There are no Stories in Hell

As we have mentioned, story can turn despair into hope, sorrow into joy, even death into life, hell into paradise. For this reason we cannot think of a life without stories, a world without stories, the universe without stories, and God without stories.

Stories can turn Hell into Paradise! What does this mean in the first place? It means that there are no stories in Hell. That is why people, from ancient times to the present time, are afraid of Hell. This is true whether you are Buddhist, Hindu, Muslim, or Christian. Does not fear of Hell take up a large portion of religious literature in practically all religions? Most of these stories “make one’s hair stand on end” (mau gu shu ran in Chinese), that is, make one shudder in fear. Listen to this Buddhist story of Hell:

The departed spirit cannot escape being boiled in a iron pot. Once in Hell, the departed may at times be thrown on a steep mountain of swords and shed much blood; at times they may suffer from the excruciating pain of a high mountain of spears piercing their breasts. Sometimes they are run over by a flaming wagon wheel which bears the weight of many thousands of stones; and at other times they are made to sink into a bottomless river of ice. Sometimes they are forced to drink boiling water, or to swallow molten iron, or they are roasted in roaring flames. In these circumstances they can obtain nothing to drink, let alone even hear drink mentioned….Though they may raise desperate cries for help from Heaven, they find no response and their chances for pardon decrease each night…. No matter how long you wait, even till the end of time, they will repeat their cries in vain… 5

We cannot but be amazed by the fanciful imagination of such description of Hell. It may be that a religious teaching such as this tries to inculcate fear of Hell in the believers and to exhort them to do good in their lives.

This reminds us of Jesus’ parable of the rich man and Lazarus (Luke 16:19- 31). In that parable the rich man found himself in Hades (Hell) after he had died, where he was being tormented. Then he called out, “Father Abraham, have mercy on me, and send Lazarus to dip the tip of his finger and cool my tongue, for I am in agony in these flames” (16:24). But this is the reply he got from Father Abraham: “Child…between you and us a great chasm has been fixed, so that those who might want to pass from here to you cannot do so, no one can cross from there to us” (16:26). It seems that even Jesus is not entirely free from popular belief in Hell. But Jesus, who told the parable, “descended to hell,” according to the Apostles’ Creed that finally became the creed of the Western church in about the year 700. What does this mean? We will come back to the question later.

#### EXERCISE INSTRUCTIONS:
a) Answer these questions about the essay on stories and Hell:
(i) What Chinese phrase does the essay give for stories that "make one's hair stand on end"?
(ii) In the parable of the rich man and Lazarus, what does the rich man ask Abraham to send Lazarus to do?
(iii) In about what year did the Apostles' Creed become the creed of the Western church?
b) Resume the essay on stories and Hell, picking up right after its final sentence.
The listing after this point comes from a separate source, not from the essay on stories and Hell.

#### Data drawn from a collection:
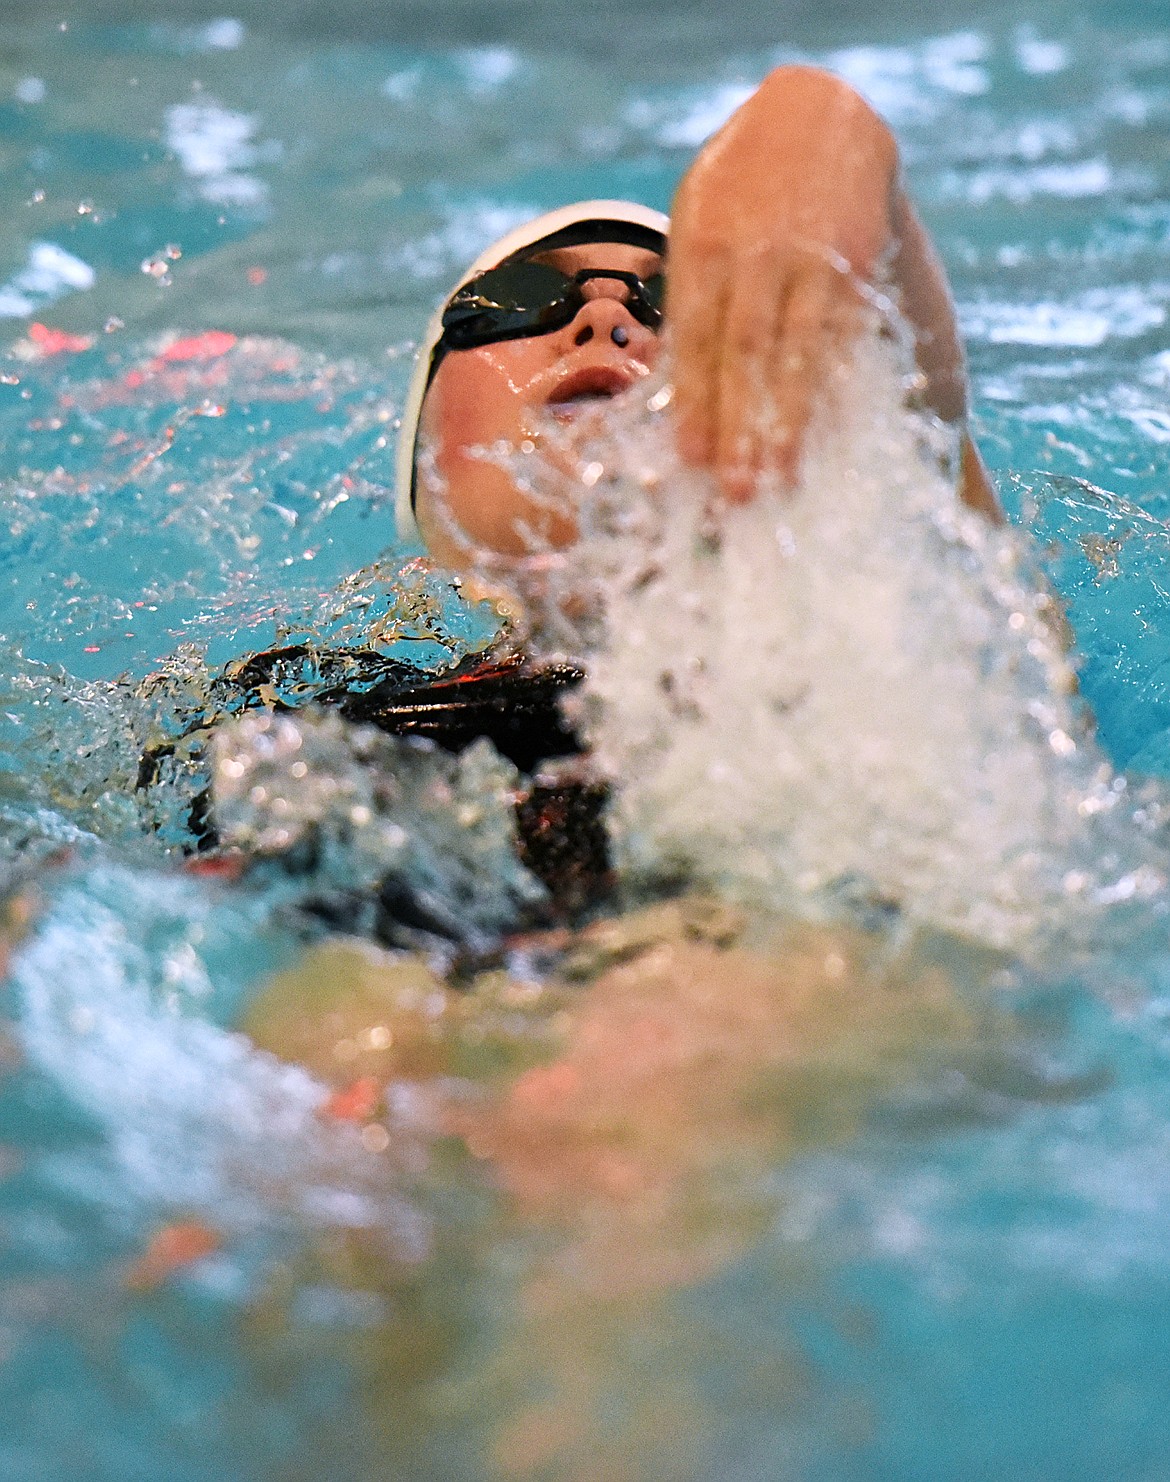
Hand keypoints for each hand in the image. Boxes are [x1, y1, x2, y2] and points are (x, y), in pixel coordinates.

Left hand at [668, 66, 899, 501]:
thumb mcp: (700, 229)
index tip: (691, 462)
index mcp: (702, 249)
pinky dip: (838, 386)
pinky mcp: (855, 257)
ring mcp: (808, 255)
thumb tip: (680, 394)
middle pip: (743, 355)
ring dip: (788, 421)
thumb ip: (694, 306)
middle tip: (735, 493)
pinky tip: (837, 431)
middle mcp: (753, 253)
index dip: (695, 403)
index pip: (697, 341)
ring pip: (796, 350)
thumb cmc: (742, 192)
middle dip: (738, 427)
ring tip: (781, 478)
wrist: (815, 112)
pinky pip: (844, 334)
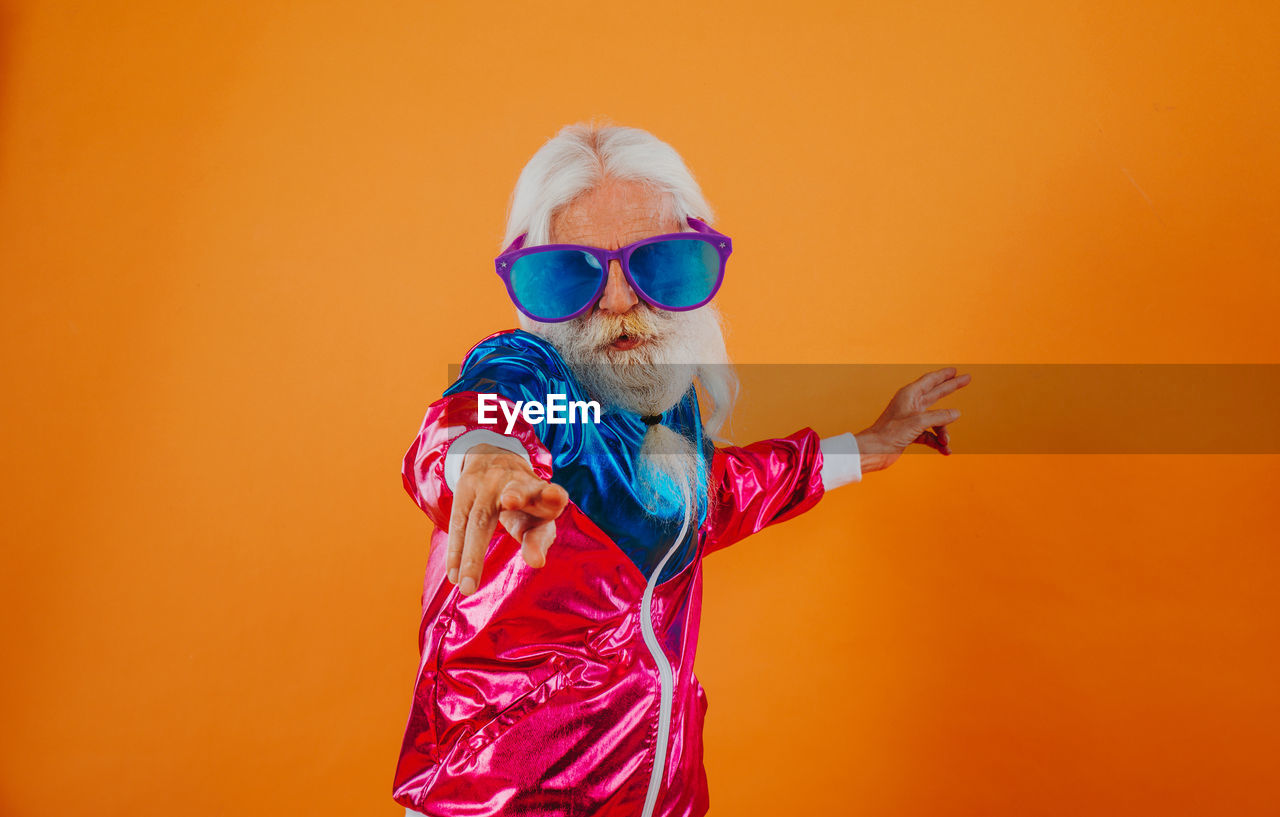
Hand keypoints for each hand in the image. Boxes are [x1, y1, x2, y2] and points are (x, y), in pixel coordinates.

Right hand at [447, 443, 568, 595]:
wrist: (495, 460)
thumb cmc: (525, 503)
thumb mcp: (537, 518)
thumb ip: (539, 540)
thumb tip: (537, 562)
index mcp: (541, 491)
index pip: (550, 494)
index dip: (552, 496)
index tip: (554, 496)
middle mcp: (515, 481)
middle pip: (516, 491)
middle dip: (515, 495)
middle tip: (511, 501)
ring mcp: (488, 483)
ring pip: (480, 517)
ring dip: (472, 552)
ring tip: (468, 586)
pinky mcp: (465, 489)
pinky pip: (458, 524)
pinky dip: (456, 552)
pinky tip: (454, 576)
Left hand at [854, 367, 970, 471]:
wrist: (873, 451)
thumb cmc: (890, 433)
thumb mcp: (918, 422)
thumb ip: (939, 416)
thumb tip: (956, 413)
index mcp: (909, 395)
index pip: (930, 380)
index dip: (943, 375)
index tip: (955, 370)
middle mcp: (910, 405)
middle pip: (935, 393)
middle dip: (951, 388)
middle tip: (967, 379)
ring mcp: (911, 419)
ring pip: (935, 420)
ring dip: (943, 432)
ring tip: (946, 443)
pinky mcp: (910, 433)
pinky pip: (929, 435)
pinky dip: (937, 443)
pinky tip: (945, 451)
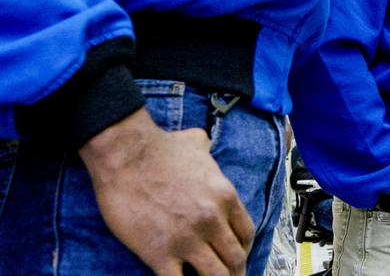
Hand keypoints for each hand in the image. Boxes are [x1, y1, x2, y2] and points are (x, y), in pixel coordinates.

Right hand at [79, 108, 253, 275]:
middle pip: (235, 259)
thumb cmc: (160, 147)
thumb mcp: (198, 143)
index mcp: (225, 196)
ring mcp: (187, 240)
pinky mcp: (159, 254)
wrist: (127, 155)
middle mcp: (212, 221)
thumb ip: (208, 152)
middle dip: (234, 271)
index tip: (237, 254)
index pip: (246, 233)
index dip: (243, 248)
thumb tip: (205, 146)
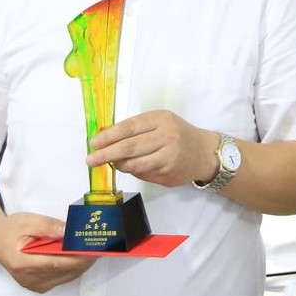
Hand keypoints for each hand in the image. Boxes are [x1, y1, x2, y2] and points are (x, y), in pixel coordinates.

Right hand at [0, 212, 92, 293]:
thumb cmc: (11, 229)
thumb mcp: (28, 221)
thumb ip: (49, 226)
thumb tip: (69, 231)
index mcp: (22, 262)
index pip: (57, 263)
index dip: (79, 257)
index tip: (95, 248)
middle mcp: (28, 278)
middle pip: (66, 271)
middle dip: (85, 259)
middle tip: (101, 246)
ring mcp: (34, 285)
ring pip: (67, 276)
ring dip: (82, 264)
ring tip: (95, 249)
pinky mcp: (39, 286)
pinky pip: (63, 278)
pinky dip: (74, 267)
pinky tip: (82, 256)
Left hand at [87, 110, 216, 187]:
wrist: (204, 153)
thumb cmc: (177, 133)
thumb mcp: (160, 122)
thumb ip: (135, 128)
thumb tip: (104, 137)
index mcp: (161, 120)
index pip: (129, 128)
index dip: (108, 136)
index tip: (93, 143)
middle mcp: (166, 138)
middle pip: (129, 148)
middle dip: (106, 154)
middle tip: (90, 160)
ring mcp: (169, 158)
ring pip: (133, 165)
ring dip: (118, 165)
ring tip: (113, 162)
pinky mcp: (168, 175)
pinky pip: (142, 174)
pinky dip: (133, 171)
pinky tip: (133, 166)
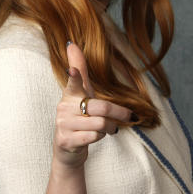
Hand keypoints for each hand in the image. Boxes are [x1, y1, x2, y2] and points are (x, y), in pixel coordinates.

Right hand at [53, 42, 132, 167]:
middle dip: (119, 113)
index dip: (75, 75)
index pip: (73, 82)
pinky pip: (94, 137)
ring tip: (108, 129)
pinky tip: (97, 137)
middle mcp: (64, 108)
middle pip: (101, 108)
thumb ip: (80, 71)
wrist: (67, 150)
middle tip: (129, 117)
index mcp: (70, 94)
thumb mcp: (81, 94)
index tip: (73, 70)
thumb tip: (72, 43)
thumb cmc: (79, 118)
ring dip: (110, 128)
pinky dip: (100, 137)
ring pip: (100, 124)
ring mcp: (63, 125)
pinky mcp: (66, 141)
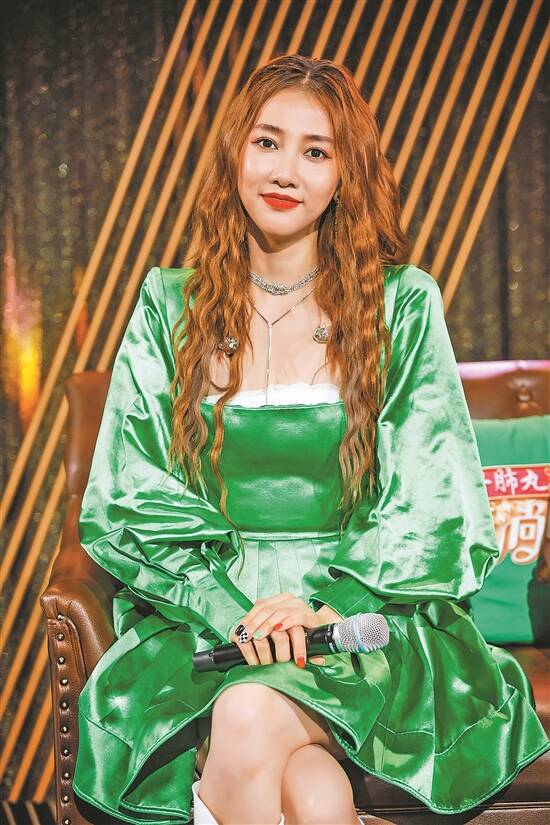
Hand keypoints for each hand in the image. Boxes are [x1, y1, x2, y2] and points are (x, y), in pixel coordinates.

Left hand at [229, 593, 343, 668]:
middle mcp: (289, 599)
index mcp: (279, 599)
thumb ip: (262, 626)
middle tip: (246, 638)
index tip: (239, 632)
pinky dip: (285, 624)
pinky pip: (295, 617)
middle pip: (266, 609)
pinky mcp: (309, 615)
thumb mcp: (277, 627)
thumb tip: (238, 635)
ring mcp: (300, 606)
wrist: (321, 630)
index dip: (248, 618)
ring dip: (267, 626)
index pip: (259, 605)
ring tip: (258, 637)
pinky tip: (278, 631)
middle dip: (254, 624)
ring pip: (278, 612)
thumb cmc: (296, 631)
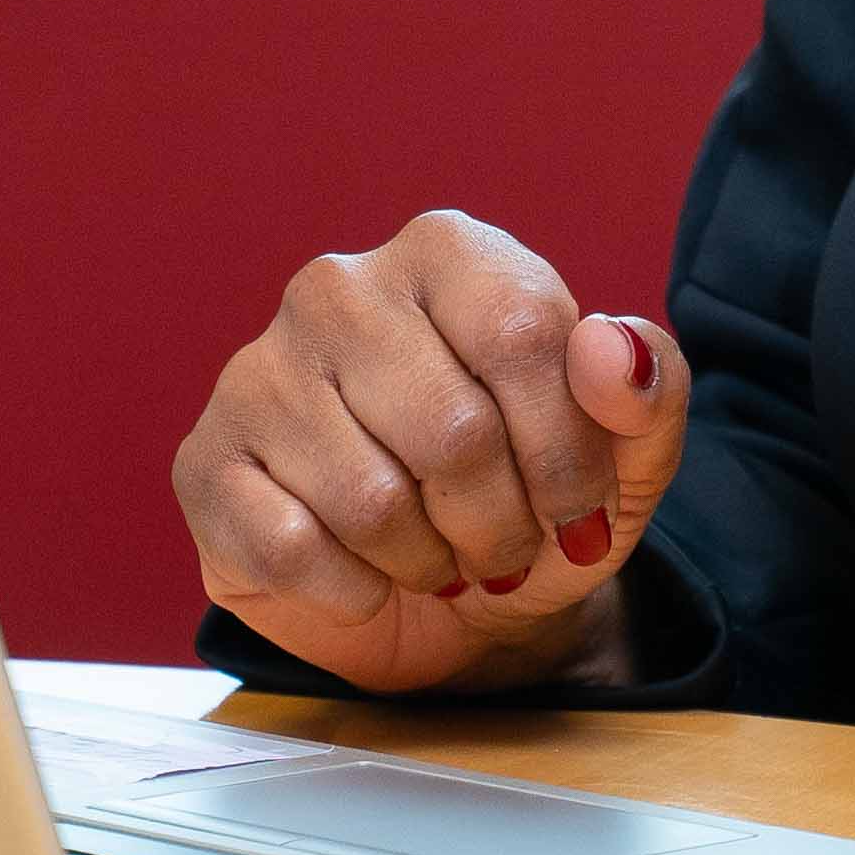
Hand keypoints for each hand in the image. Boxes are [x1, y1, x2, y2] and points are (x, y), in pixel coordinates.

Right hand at [175, 211, 687, 695]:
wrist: (450, 602)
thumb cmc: (532, 498)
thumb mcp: (624, 455)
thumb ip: (648, 388)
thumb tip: (611, 346)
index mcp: (446, 252)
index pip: (520, 334)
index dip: (566, 452)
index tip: (579, 508)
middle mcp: (338, 288)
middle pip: (451, 430)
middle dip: (499, 523)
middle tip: (500, 546)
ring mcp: (259, 371)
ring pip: (370, 500)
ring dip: (429, 561)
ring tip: (436, 554)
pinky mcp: (206, 463)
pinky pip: (289, 547)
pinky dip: (354, 590)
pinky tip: (365, 574)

#### ANSWERS PER TASK:
a)
(i) Mau gu shu ran.
(ii) To dip the tip of his finger and cool the rich man's tongue.
(iii) About the year 700.

b)
Let us, then, look at how Dante (1265-1321), said to be Italy’s greatest poet and author of Divine Comedy, an account of his imaginary journey through Hell, Purgatory and his final glimpse of Heaven, describes the unspeakable horror he encounters in Hell. Dante, led by his Guide, is struck with fear as he reads these words at the vestibule of Hell: 6

I AM THE WAY INTO THE CITY OF WOE.
I AM THE WAY TO A FORSAKEN PEOPLE.
I AM THE WAY INTO ETERNAL SORROW.
(The Inferno, Canto III)

As his journey progresses, Dante witnesses horrible scenes in which those in Hell undergo painful torment. He tells what he with his mind’s eye witnesses:

Thus we descended the dark scarp of Hell
    to which all the evil of the Universe
    comes home at last, into the Fourth Create Circle

and ledge of the abyss, O Holy Justice,
    who could relate the agonies I saw!
    What guilt is man that he can come to this?...

Here too, I saw a nation of lost souls,
    …they strained their chests
    against enormous weights, and with mad howls…
(Canto VII)

There is in Hell a vast and sloping ground
    called Malebolge, a lost place of stone
    as black as the great cliff that seals it round…

Below on my right, and filling the first ditch
    along both banks, new souls in pain appeared,
    new torments, and new devils black as pitch.

All of these sinners were naked; on our side
    of the middle they walked toward us; on the other,
    in our direction, but with swifter stride…

We had already come to where the walk
    crosses the second bank, from which it lifts
    another arch, spanning from rock to rock.

Here we heard people whine in the next chasm,
    and knock and thump themselves with open palms,
    and blubber through their snouts as if in a spasm,

Streaming from that pit, a vapor rose
    over the banks, crusting them with a slime
    that sickened my eyes and hammered at my nose…

Over there, I peered down; and I saw long lines
    of people in a river of excrement
    that seemed the overflow of the world’s latrines…
(Canto XVIII)

What poetic imagination! Lurking within it, is a universal fear of human beings for divine punishments in Hell. And how have religions, almost without exception, used people’s fear of Hell to manipulate them to submission! But this is another story.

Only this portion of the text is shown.